── Supplied data ──

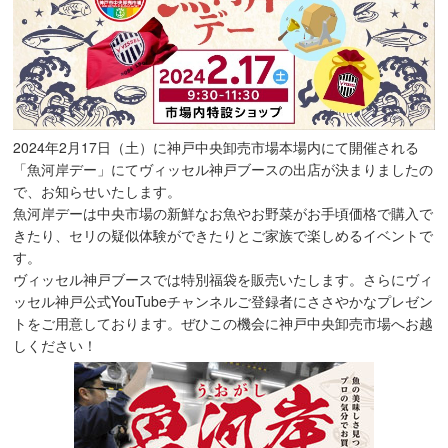
2024年2月17日（土）に神戸中央卸売市場本場内にて開催される
「魚河岸デー」にてヴィッセル神戸ブースの出店が決まりましたの
で、お知らせいたします。
魚河岸デーは中央市場の新鮮なお魚やお野菜がお手頃価格で購入で
きたり、セリの疑似体験ができたりとご家族で楽しめるイベントで
す。
ヴィッセル神戸ブースでは特別福袋を販売いたします。さらにヴィ
ッセル神戸公式YouTubeチャンネルご登録者にささやかなプレゼン
トをご用意しております。ぜひこの機会に神戸中央卸売市場へお越
しください！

───

» **Job item**: Reproduce the text of the records above word for word, leaving the pictures out of your answer.

» **Written solution**:
2024年2月17日（土）に神戸中央卸売市場本場内にて開催される
「魚河岸デー」にてヴィッセル神戸ブースの出店が決まりましたの
で、お知らせいたします。
魚河岸デーは中央市場の新鮮なお魚やお野菜がお手頃価格で購入で
きたり、セリの疑似体験ができたりとご家族で楽しめるイベントで
す。
ヴィッセル神戸ブースでは特別福袋を販売いたします。さらにヴィ
ッセル神戸公式YouTubeチャンネルご登録者にささやかなプレゼン
トをご用意しております。ぜひこの機会に神戸中央卸売市場へお越
しください！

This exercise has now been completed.